Reviews for Ageless Maelstrom
Darksire64 chapter 3 . 5/9/2014
Damn lol. Nice chapter :D
Darksire64 chapter 2 . 5/9/2014
Nice chapter :)
Darksire64 chapter 1 . 5/9/2014
A nice start. And love what you did with the Hogyoku!
The Man chapter 11 . 5/6/2014
Totes called it. Interesting chap. I look forward to seeing the meeting of the siblings.
Sparkysbro chapter 10 . 5/7/2014
Well, that sealing plan went well...
Blub2 chapter 11 . 5/5/2014
Add to the previous post - A possible Flashback using 'my' Rules:
Naruto recognices the Hollow as Mikoto and restrains her. Then he gets the piece of jewelry he is still wearing and shows it to her. She recognices the piece and remembers (Flashback begins) how they met in the past and certain events leading to her giving him the piece (Flashback Ends). Back in the present she recognices that although many things about him have changed the eyes remain the same and that he is indeed Naruto. This kind of Flashback gives us as readers a distant past in the Flashback and how a simple piece connects the two persons in past and present. Written out my Version would have been much more elegant than the one currently in the Chapter.
If you have the urge to use a Flashback the next time simple go with the thought 'Do I really need one' and if Yes 'How can I make it better'...
SL
Blub chapter 11 . 5/5/2014
You are Using a Tool in the wrong Way - unfortunatly like many other writers on this Site :/
A Flashback is exactly that. In Order to use it in writing you need a Trigger like somebody who knew someones parents or remembers a similar situation of the past and then you start it. After it is over it needs to have a certain effect on the present that would be illogical without the knowledge from the past / Flashback.
In every other situation the timeline of your storytelling should match the order of events. There are a few things were it is possible in 'advanced Storytelling' like a 'Pulp Fiction' Order or the likes, but most Hobby-Writers should never go there in my humble opinion.
SL
Rebmul chapter 11 . 5/7/2014
anko and hana would be good choices to add to the harem anko was hated just like naruto and hana seems to be one of the nicer ppl in the village to naruto
lou2003us chapter 11 . 5/7/2014
I really want to see what happens next!

Looking forward to next chapter!

Keep up the great work.
Guest chapter 11 . 5/4/2014
I hope Reina and Naruto's relationship gets off to a rocky start. Reina will probably feel awkward about bonding with Naruto, while he will still have lingering resentment for what feels like her abandonment of him. A romantic relationship should also be slow in coming. They both know they're siblings, and it'll take something drastic to see each other romantically. Seeing each other naked could do it, but I hope you do something more original.

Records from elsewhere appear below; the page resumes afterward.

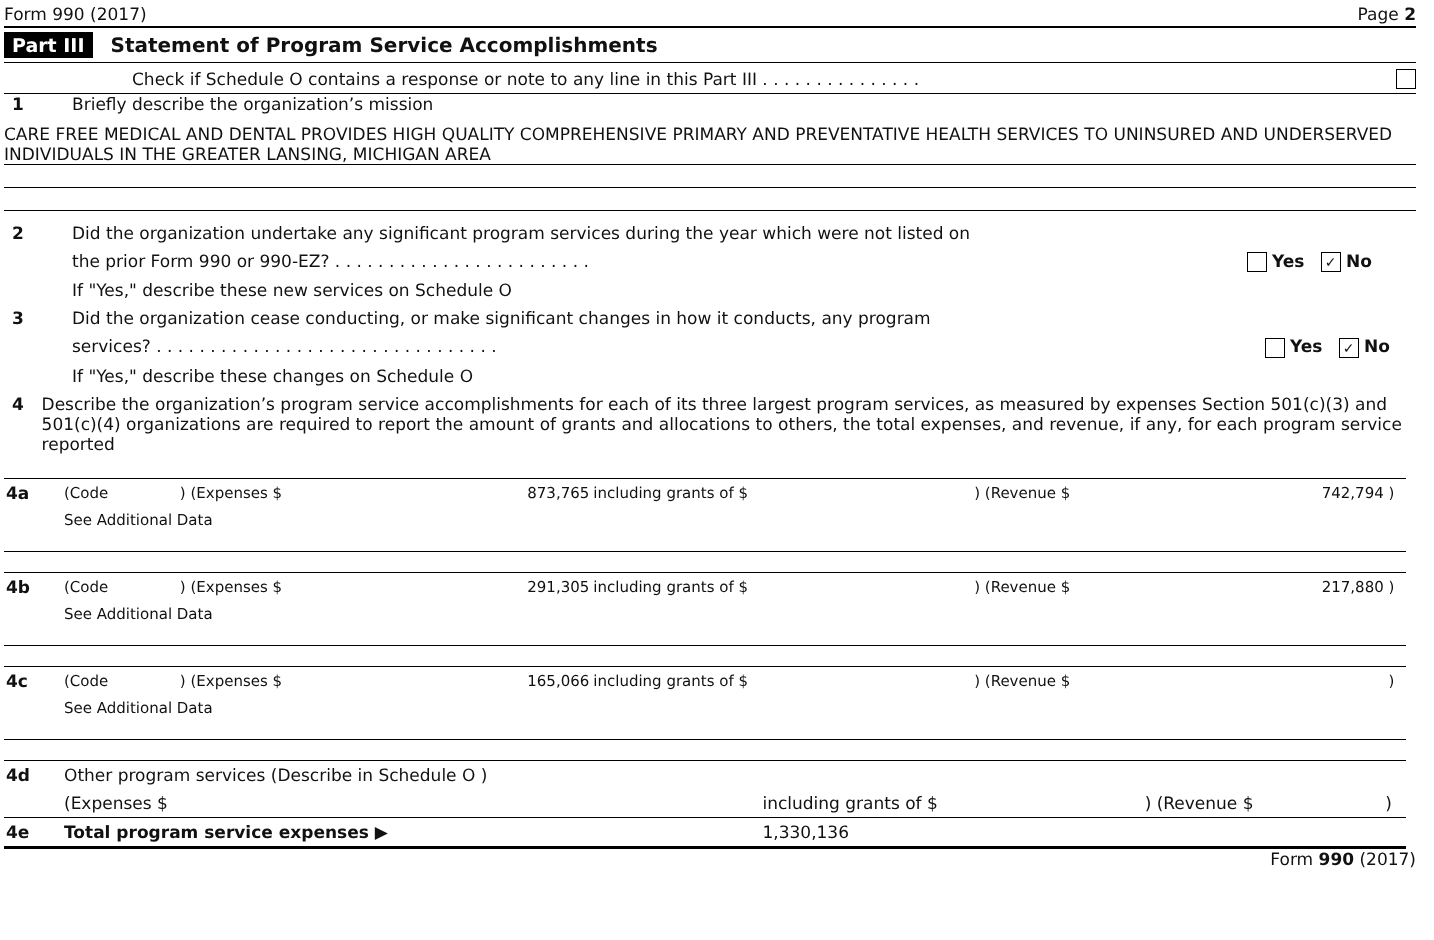Form 990 (2017) Page 2
Part III Statement of Program Service Accomplishments
Check if Schedule O contains a response or note to any line in this Part III . . . . . . . . . . . . . . .
1 Briefly describe the organization’s mission
CARE FREE MEDICAL AND DENTAL PROVIDES HIGH QUALITY COMPREHENSIVE PRIMARY AND PREVENTATIVE HEALTH SERVICES TO UNINSURED AND UNDERSERVED INDIVIDUALS IN THE GREATER LANSING, MICHIGAN AREA
2 Did the organization undertake any significant program services during the year which were not listed on
the prior Form 990 or 990-EZ? . . . . . . . . . . . . . . . . . . . . . . . . Yes ✓ No
If "Yes," describe these new services on Schedule O
3 Did the organization cease conducting, or make significant changes in how it conducts, any program
services? . . . . . . . . . . . . . . . . . . . . . . . . . . . . . . . . Yes ✓ No
If "Yes," describe these changes on Schedule O
4 Describe the organization’s program service accomplishments for each of its three largest program services, as measured by expenses Section 501(c)(3) and 501(c)(4) organizations are required to report the amount of grants and allocations to others, the total expenses, and revenue, if any, for each program service reported
| 4a | (Code | ) (Expenses $ | 873,765 | including grants of $ | ) (Revenue $ | 742,794 ) | |
| | See Additional Data | | | | | | |
| 4b | (Code | ) (Expenses $ | 291,305 | including grants of $ | ) (Revenue $ | 217,880 ) | |
| | See Additional Data | | | | | | |
| 4c | (Code | ) (Expenses $ | 165,066 | including grants of $ | ) (Revenue $ | ) | |
| | See Additional Data | | | | | | |
| 4d | Other program services (Describe in Schedule O ) | | | |
| | (Expenses $ | including grants of $ | ) (Revenue $ | ) |
| 4e | Total program service expenses ▶ | 1,330,136 | | |
Form 990 (2017)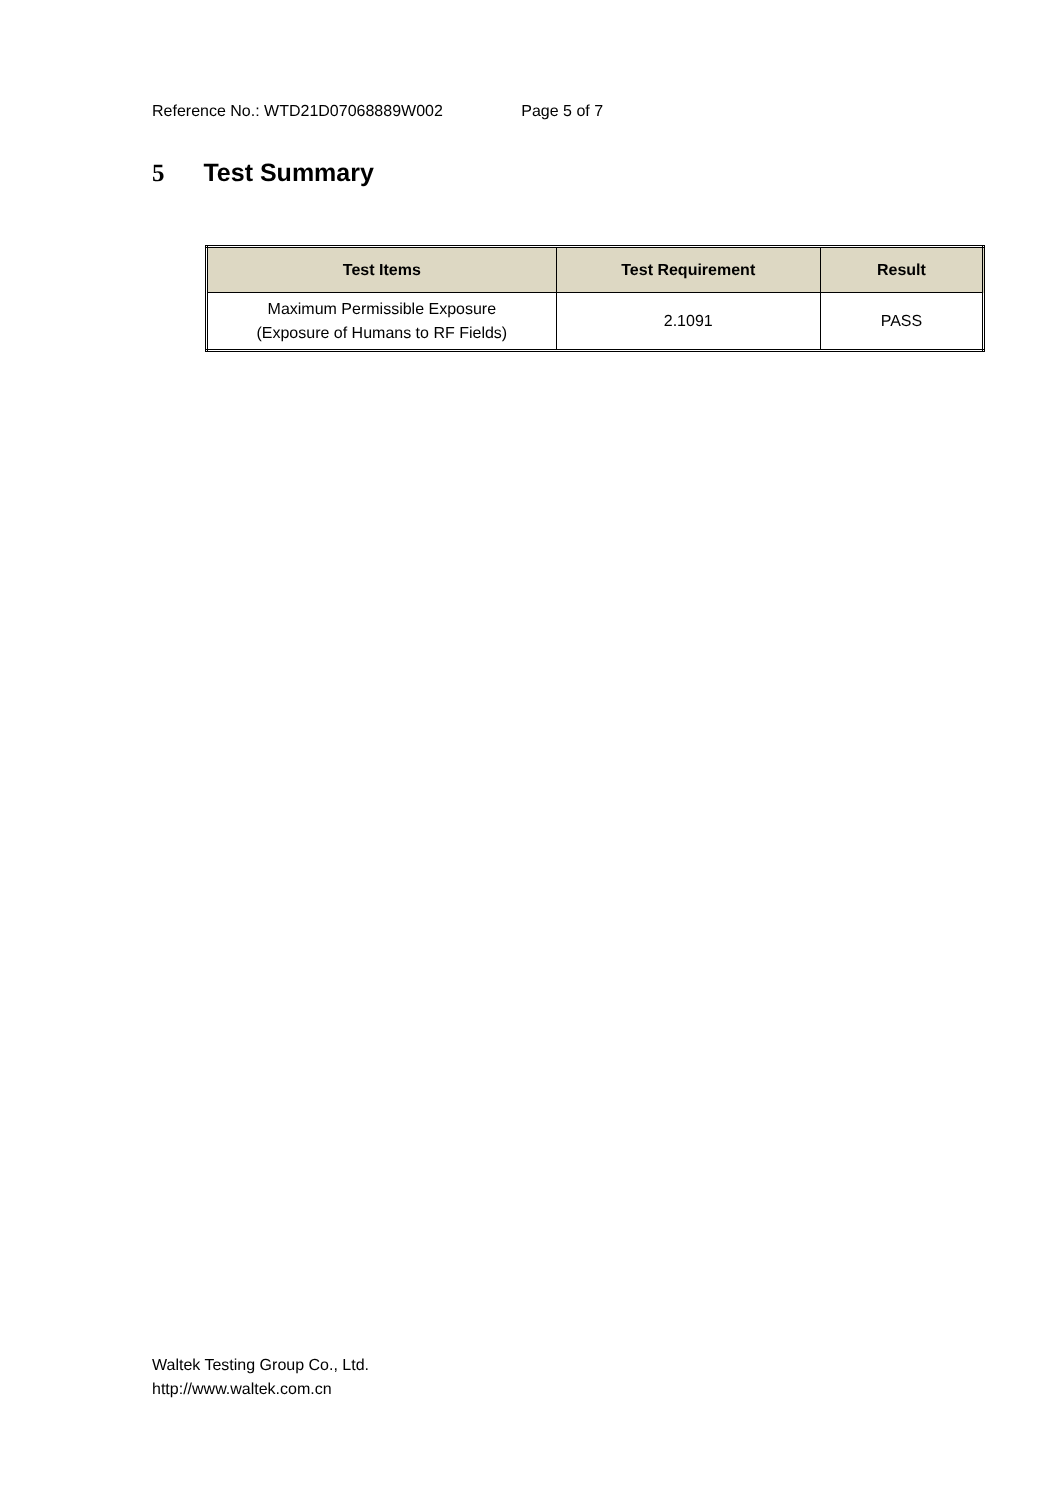Reference No.: WTD21D07068889W002 Page 5 of 7
5 Test Summary
| Test Items | Test Requirement | Result |
| --- | --- | --- |
| Maximum Permissible Exposure (Exposure of Humans to RF Fields) | 2.1091 | PASS |
Waltek Testing Group Co., Ltd.
http://www.waltek.com.cn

Anyway, despite my demands, this is shaping up to be a a great story, if not entirely correct, grammatically. Hope you update again soon!
Guest chapter 10 . 5/4/2014
We've been aware that Naruto was the reincarnation of the Senju ancestor, aka Asura, since Obito confronted Naruto in the Land of Iron.
Daniel chapter 11 . 5/4/2014
great chapter but with aging of fire he could actually suffocate the fire by ageing the air so it couldnt contain oxygen probably the same with lighting ageing the oxygen and noble gases in the atmosephere but wind not so much
Eveser chapter 11 . 5/6/2014
He doesn't need to figure out how to age the element really, just the energy sustaining it.
Guest chapter 11 . 5/3/2014
continue this story soon it is good
T-B-R chapter 11 . 5/5/2014
Teuchi! Woooah, is it weird that's the most mind blowing aspect of this story?